Whatever the brain world/multiverse theory is, it is not a theory of empirical physics. It's purely mathematical, and as far as I'm aware, not falsifiable much like string theory. It'll forever be a theory of philosophy or like any economic theory you care to adduce. This is precisely the trap that Dawkins rightly concludes that theists fall into - imagining worlds outside the material universe. However, it seems to be fine if you have lots of fancy maths to back up your philosophy rather than extravagant philosophic reasoning.

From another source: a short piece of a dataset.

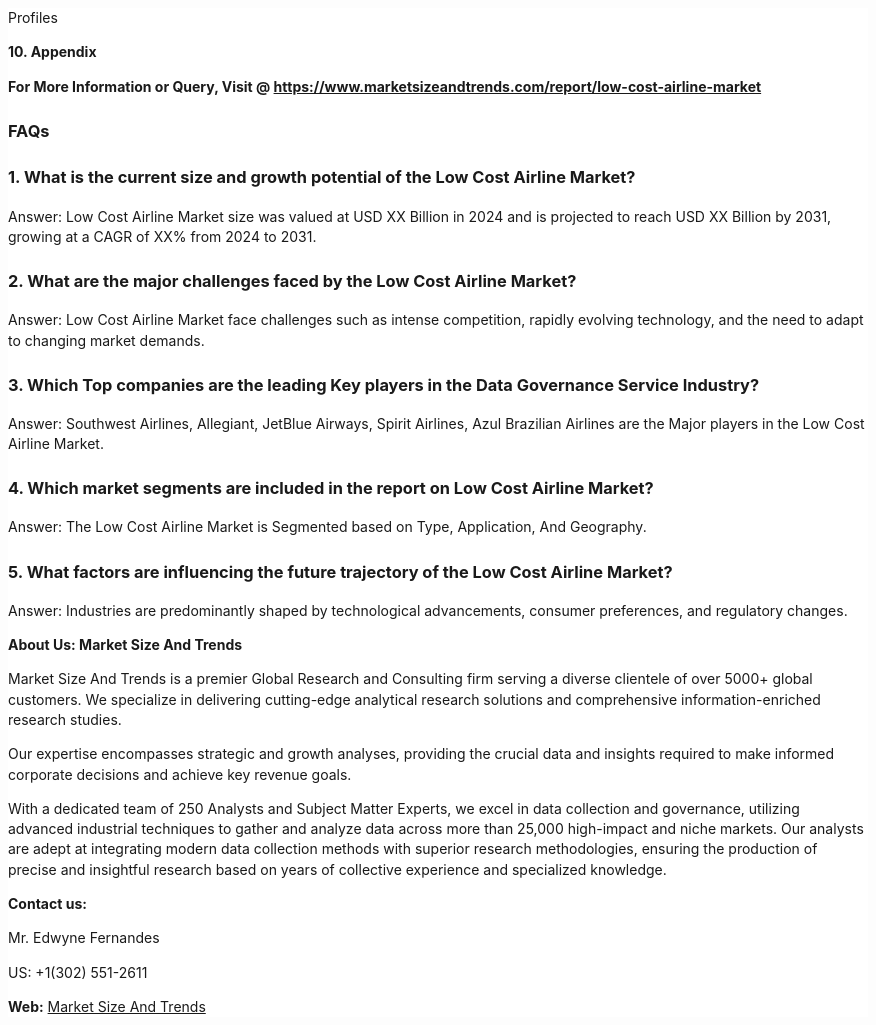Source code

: Profiles</span></strong></p></div><div class="" data-test-id=""><p><strong><span class="">10. Appendix</span></strong></p></div><div class="" data-test-id=""><p><strong><span class="">For More Information or Query, Visit @ <a href="https://www.marketsizeandtrends.com/report/low-cost-airline-market" target="_blank">https://www.marketsizeandtrends.com/report/low-cost-airline-market</a></span></strong></p></div><div class="" data-test-id=""><div class="article-main__content" data-test-id="publishing-text-block"><h3><strong><span class="">FAQs</span></strong></h3></div><div class="article-main__content" data-test-id="publishing-text-block"><h3><span class="">1. What is the current size and growth potential of the Low Cost Airline Market?</span></h3></div><div class="article-main__content" data-test-id="publishing-text-block"><p><span class="font-[700]">Answer</span><span class="">: Low Cost Airline Market size was valued at USD XX Billion in 2024 and is projected to reach USD XX Billion by 2031, growing at a CAGR of XX% from 2024 to 2031.</span></p></div><div class="article-main__content" data-test-id="publishing-text-block"><h3><span class="">2. What are the major challenges faced by the Low Cost Airline Market?</span></h3></div><div class="article-main__content" data-test-id="publishing-text-block"><p><span class="font-[700]">Answer</span><span class="">: Low Cost Airline Market face challenges such as intense competition, rapidly evolving technology, and the need to adapt to changing market demands.</span></p></div><div class="article-main__content" data-test-id="publishing-text-block"><h3><span class="">3. Which Top companies are the leading Key players in the Data Governance Service Industry?</span></h3></div><div class="article-main__content" data-test-id="publishing-text-block"><p><span class="font-[700]">Answer</span><span class="">: Southwest Airlines, Allegiant, JetBlue Airways, Spirit Airlines, Azul Brazilian Airlines are the Major players in the Low Cost Airline Market.</span></p></div><div class="article-main__content" data-test-id="publishing-text-block"><h3><span class="">4. Which market segments are included in the report on Low Cost Airline Market?</span></h3></div><div class="article-main__content" data-test-id="publishing-text-block"><p><span class="font-[700]">Answer</span><span class="">: The Low Cost Airline Market is Segmented based on Type, Application, And Geography.</span></p></div><div class="article-main__content" data-test-id="publishing-text-block"><h3><span class="">5. What factors are influencing the future trajectory of the Low Cost Airline Market?</span></h3></div><div class="article-main__content" data-test-id="publishing-text-block"><p><span class="font-[700]">Answer:</span><span class="">&nbsp;Industries are predominantly shaped by technological advancements, consumer preferences, and regulatory changes.</span></p></div><p><strong><span class="">About Us: Market Size And Trends</span></strong></p></div><div class="" data-test-id=""><p><span class="">Market Size And Trends is a premier Global Research and Consulting firm serving a diverse clientele of over 5000+ global customers. We specialize in delivering cutting-edge analytical research solutions and comprehensive information-enriched research studies.</span></p></div><div class="" data-test-id=""><p><span class="">Our expertise encompasses strategic and growth analyses, providing the crucial data and insights required to make informed corporate decisions and achieve key revenue goals.</span></p></div><div class="" data-test-id=""><p><span class="">With a dedicated team of 250 Analysts and Subject Matter Experts, we excel in data collection and governance, utilizing advanced industrial techniques to gather and analyze data across more than 25,000 high-impact and niche markets. Our analysts are adept at integrating modern data collection methods with superior research methodologies, ensuring the production of precise and insightful research based on years of collective experience and specialized knowledge.</span></p></div><div class="" data-test-id=""><p><strong><span class="">Contact us:</span></strong></p></div><div class="" data-test-id=""><p><span class="">Mr. Edwyne Fernandes</span></p></div><div class="" data-test-id=""><p><span class="">US: +1(302) 551-2611<br /></span></p><p><span class=""><strong>Web:</strong> <a href="https://www.marketsizeandtrends.com/" target="_blank">Market Size And Trends</a></span></p></div>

Some other things about evolutionary psychology interested me too. The idea that natural selection does not necessarily lead to senses capable of interpreting the true, objective universe. Truth is of no Darwinian utility, only passing on genes is; so what makes us think we can trust our senses? This is obviously the old epistemological question of how we know anything. However, I'd argue we aren't slaves to our senses any longer. We, for whatever reason, evolved the mental acuity to perform complex mathematical operations and mathematics gives us an objectivity that, perhaps, our senses lack. Pure speculation, but I think the reason why quantum mechanics seems to make no sense to us is precisely because we've evolved to understand the macro-world, not the quantum one. But mathematics, for some unknown reason, is our gateway into this world. So we can probe deeper and deeper, and hopefully experimentally confirm.